The Case for the Homestead Act

by Will on September 10, 2010

I posted some time ago wondering if the Homestead Act might have contributed to the plight of the Farmer between 1870 and the 1930s. When my Grandmother saw me, she said, “you know, if it weren’t for the Homestead Act, you wouldn’t be here today.” That’s quite true. And it’s a pretty good argument for the Homestead Act. But there’s an even better one.

Think of the feudal system. The peasant toils and toils, working his patch of land to produce crops that people want to buy. Every year, he must give a huge portion of these crops to his landlord, the Lord, in exchange for the pleasure of using the land. The Lord has a bunch of peasants working his land, so he gets way more crops every year than any individual peasant. He makes a ton of money, while they make just enough to mostly not die.

The peasant is working really hard and producing goods that people want.
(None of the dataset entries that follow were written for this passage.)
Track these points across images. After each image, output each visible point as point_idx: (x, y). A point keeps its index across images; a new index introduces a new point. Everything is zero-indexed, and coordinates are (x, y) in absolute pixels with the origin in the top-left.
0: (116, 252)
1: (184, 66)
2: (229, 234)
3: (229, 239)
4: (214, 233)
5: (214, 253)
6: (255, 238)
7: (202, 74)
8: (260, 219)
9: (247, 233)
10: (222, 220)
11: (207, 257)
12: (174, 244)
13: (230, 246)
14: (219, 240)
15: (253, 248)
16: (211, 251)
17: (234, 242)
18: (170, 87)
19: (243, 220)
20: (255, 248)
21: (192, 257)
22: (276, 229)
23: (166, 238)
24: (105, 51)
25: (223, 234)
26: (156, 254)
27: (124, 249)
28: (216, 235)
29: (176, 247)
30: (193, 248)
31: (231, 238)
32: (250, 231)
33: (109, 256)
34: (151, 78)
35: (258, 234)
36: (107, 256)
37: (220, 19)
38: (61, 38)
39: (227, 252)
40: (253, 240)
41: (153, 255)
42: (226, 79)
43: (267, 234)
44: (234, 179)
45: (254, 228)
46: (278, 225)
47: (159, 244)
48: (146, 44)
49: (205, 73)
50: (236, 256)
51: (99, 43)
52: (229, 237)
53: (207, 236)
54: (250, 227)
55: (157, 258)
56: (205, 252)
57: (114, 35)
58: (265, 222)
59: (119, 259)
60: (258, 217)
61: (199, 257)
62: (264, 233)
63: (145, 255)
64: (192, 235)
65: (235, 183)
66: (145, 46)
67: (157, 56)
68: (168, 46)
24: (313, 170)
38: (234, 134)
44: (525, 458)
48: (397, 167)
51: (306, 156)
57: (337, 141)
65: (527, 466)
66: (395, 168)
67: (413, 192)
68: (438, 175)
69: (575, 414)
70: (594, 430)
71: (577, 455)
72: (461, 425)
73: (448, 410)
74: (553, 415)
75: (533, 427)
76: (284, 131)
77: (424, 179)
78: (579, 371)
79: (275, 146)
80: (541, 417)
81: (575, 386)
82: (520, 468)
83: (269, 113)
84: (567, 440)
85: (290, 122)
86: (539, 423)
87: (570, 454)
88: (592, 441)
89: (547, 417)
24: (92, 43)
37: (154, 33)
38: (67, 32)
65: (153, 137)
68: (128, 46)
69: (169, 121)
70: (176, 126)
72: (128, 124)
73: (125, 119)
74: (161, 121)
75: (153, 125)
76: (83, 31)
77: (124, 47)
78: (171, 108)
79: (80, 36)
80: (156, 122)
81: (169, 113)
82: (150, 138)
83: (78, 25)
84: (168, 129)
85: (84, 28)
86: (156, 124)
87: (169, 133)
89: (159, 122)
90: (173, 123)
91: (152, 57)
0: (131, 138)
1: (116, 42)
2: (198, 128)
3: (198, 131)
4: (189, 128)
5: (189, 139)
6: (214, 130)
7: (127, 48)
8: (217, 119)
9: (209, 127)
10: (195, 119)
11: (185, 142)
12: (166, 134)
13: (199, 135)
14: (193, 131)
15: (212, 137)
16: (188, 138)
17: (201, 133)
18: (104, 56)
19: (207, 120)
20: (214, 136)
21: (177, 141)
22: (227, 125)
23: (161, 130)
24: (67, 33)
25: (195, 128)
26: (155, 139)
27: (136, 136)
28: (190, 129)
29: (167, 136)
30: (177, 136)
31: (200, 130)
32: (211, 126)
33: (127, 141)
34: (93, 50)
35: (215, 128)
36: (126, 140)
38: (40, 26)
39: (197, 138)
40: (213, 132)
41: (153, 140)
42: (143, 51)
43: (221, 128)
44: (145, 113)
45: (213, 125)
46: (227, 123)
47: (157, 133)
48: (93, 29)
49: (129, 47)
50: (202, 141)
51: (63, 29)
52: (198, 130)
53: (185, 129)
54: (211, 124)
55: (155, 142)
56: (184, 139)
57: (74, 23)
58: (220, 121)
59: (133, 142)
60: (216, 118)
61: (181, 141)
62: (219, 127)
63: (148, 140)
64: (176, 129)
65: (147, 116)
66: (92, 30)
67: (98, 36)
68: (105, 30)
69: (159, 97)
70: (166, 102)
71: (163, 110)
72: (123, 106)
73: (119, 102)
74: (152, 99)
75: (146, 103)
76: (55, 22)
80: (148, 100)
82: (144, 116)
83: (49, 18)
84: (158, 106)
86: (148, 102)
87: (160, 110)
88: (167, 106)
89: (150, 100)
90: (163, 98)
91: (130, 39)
He is getting virtually no reward. The aristocrat is getting a huge reward for doing… what exactly? He’s mostly having fancy parties, glamorous affairs, drinking maraschino liqueur and Bordeaux wine, honing his joisting skills, socializing with the monarch’s family, and occasionally having wars. If you ask him what value he’s adding, he will say that he’s “defending the land.” But who’s he defending the land from? From other landed aristocrats who would use it exactly as he is using it, and who would exploit the peasants in the same exact fashion.
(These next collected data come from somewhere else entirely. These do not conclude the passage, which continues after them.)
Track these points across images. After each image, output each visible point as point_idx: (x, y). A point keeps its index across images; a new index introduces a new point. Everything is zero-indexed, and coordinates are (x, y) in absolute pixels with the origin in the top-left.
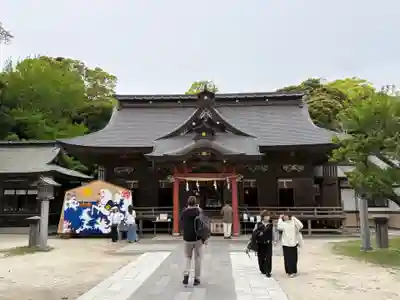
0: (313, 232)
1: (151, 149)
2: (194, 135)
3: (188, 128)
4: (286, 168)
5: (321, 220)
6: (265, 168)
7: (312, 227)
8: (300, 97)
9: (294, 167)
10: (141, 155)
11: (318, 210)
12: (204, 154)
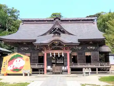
0: (98, 73)
1: (35, 40)
2: (52, 35)
3: (50, 32)
4: (88, 48)
5: (101, 68)
6: (80, 48)
7: (98, 71)
8: (94, 20)
9: (91, 48)
10: (32, 43)
11: (100, 64)
12: (56, 42)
The Lord is just skimming value off the peasants’ production. If he were not around, if the king sent him packing and instead assigned the land to peasants by lottery or by the firmness of their handshake, and let them sell their entire crop yield themselves, individual peasant could lower their crop prices to compete with other peasants. Consumers would end up paying less for crops, and could spend more of their income on other things. This would make ventures other that crop-growing profitable, so that the more ambitious peasants could go into another line of work, selling their land to the peasants efficient enough to run profits or qualify for loans. Economic growth, greater social mobility, and general human betterment would result if that damn Lord would just go away. I learned this from David Hume, the earliest economist in the modern tradition, whom I’m re-reading today. I promise this will be the last Hume quotation:

Deprive a man of all business and serious occupation, he runs restless from one amusement to another; and the weight and oppression, which he feels from idleness, is so great, that he forgets the ruin which must follow him from his immoderate expences. Give him a more harmless way of employing his mind or body, he is satisfied, and feels no longer that insatiable thirst after pleasure. But if the employment you give him be lucrative, especially if the profit be attached to every particular exertion of industry, he has gain so often in his eye, that he acquires, by degrees, a passion for it, and knows no such pleasure as that of seeing the daily encrease of his fortune. And this is the reason why trade encreases frugality, and why, among merchants, there is the same overplus of misers above prodigals, as, among the possessors of land, there is the contrary.

What the Homestead Act did was to upend the feudal tradition of land ownership, so that farmers could enjoy the full fruit of their labors. This was a good thing for our country’s poor and working families. A privileged, monied class was still able to emerge via the formation of monopolies and by leveraging investment money, but it traditionally did not have as much sway with the State as the aristocrats of Europe once had. Whatever unintended consequences it may have had, it was good policy.